Yearly per-pupil spending in Cambridge is well over $20,000; our city’s values are such that given a HUGE range in the socioeconomic status of our residents, we believe that each and every child deserves the best free education possible and are working hard to make that a reality (most classrooms maintain a 60/40 split between free/reduced lunch and paid lunch). This offers our Title I school and the district a lot of privilege and room for programming and pedagogy to foster “high standards of excellence.” Even so, we still struggle to close the achievement gap, retain teachers of color, and dismantle the systemic white supremacy in our institution. But hell, we test well! And in the end, it appears that data — and not children — are what matters.
Meanwhile, school libraries around the country are being shuttered. Cities like Philadelphia, Chicago, and Detroit are suffering through expansion, privatization, and school “choice” with no interest in outcomes of children, their families, their teachers, and their schools. Are those kids any less deserving of books simply because of circumstances beyond their control? Why not go out of your way to gift books to underfunded and underprivileged communities that continue to be marginalized and maligned by policies put in place by Secretary of Education Betsy DeVos? Why not reflect on those “high standards of excellence” beyond only what the numbers suggest? Secretary DeVos would do well to scaffold and lift schools instead of punishing them with closures and slashed budgets.

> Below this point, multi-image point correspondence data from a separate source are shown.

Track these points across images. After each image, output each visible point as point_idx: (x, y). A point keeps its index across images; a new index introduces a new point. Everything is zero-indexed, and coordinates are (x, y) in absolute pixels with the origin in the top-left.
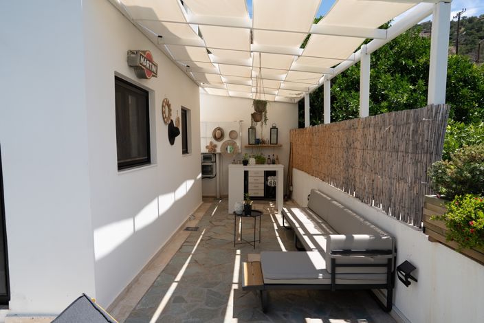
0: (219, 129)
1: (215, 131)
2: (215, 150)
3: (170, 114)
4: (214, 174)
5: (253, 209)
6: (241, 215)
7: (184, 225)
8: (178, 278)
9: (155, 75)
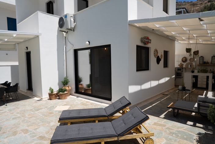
0: (185, 57)
1: (183, 58)
2: (182, 66)
3: (157, 54)
4: (182, 76)
5: (186, 89)
6: (181, 90)
7: (162, 93)
8: (153, 105)
9: (150, 43)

So, my school doesn’t have a NEED for these books. And then there’s the matter of the books themselves. You may not be aware of this, but Dr. Seuss is a bit of a cliché, a tired and worn ambassador for children’s literature. As First Lady of the United States, you have an incredible platform with world-class resources at your fingertips. Just down the street you have access to a phenomenal children’s librarian: Dr. Carla Hayden, the current Librarian of Congress. I have no doubt Dr. Hayden would have given you some stellar recommendations.
Another fact that many people are unaware of is that Dr. Seuss’s illustrations are steeped in racist propaganda, caricatures, and harmful stereotypes. Open one of his books (If I Ran a Zoo or And to Think That I Saw It On Mulberry Street, for example), and you’ll see the racist mockery in his art. Grace Hwang Lynch’s School Library Journal article, “Is the Cat in the Hat Racist? Read Across America Shifts Away from Dr. Seuss and Toward Diverse Books,” reports on Katie Ishizuka’s work analyzing the minstrel characteristics and trope nature of Seuss’s characters. Scholar Philip Nel’s new book, Was the Cat in the Hat Black? The Hidden Racism of Children’s Literature, and the Need for Diverse Books, further explores and shines a spotlight on the systemic racism and oppression in education and literature.
I am honored that you recognized my students and our school. I can think of no better gift for children than books; it was a wonderful gesture, if one that could have been better thought out. Books can be a powerful way to learn about and experience the world around us; they help build empathy and understanding. In return, I’m attaching a list of ten books (it’s the librarian in me) that I hope will offer you a window into the lives of the many children affected by the policies of your husband’s administration. You and your husband have a direct impact on these children’s lives. Please make time to learn about and value them. I hope you share these books with your family and with kids around the country. And I encourage you to reach out to your local librarian for more recommendations.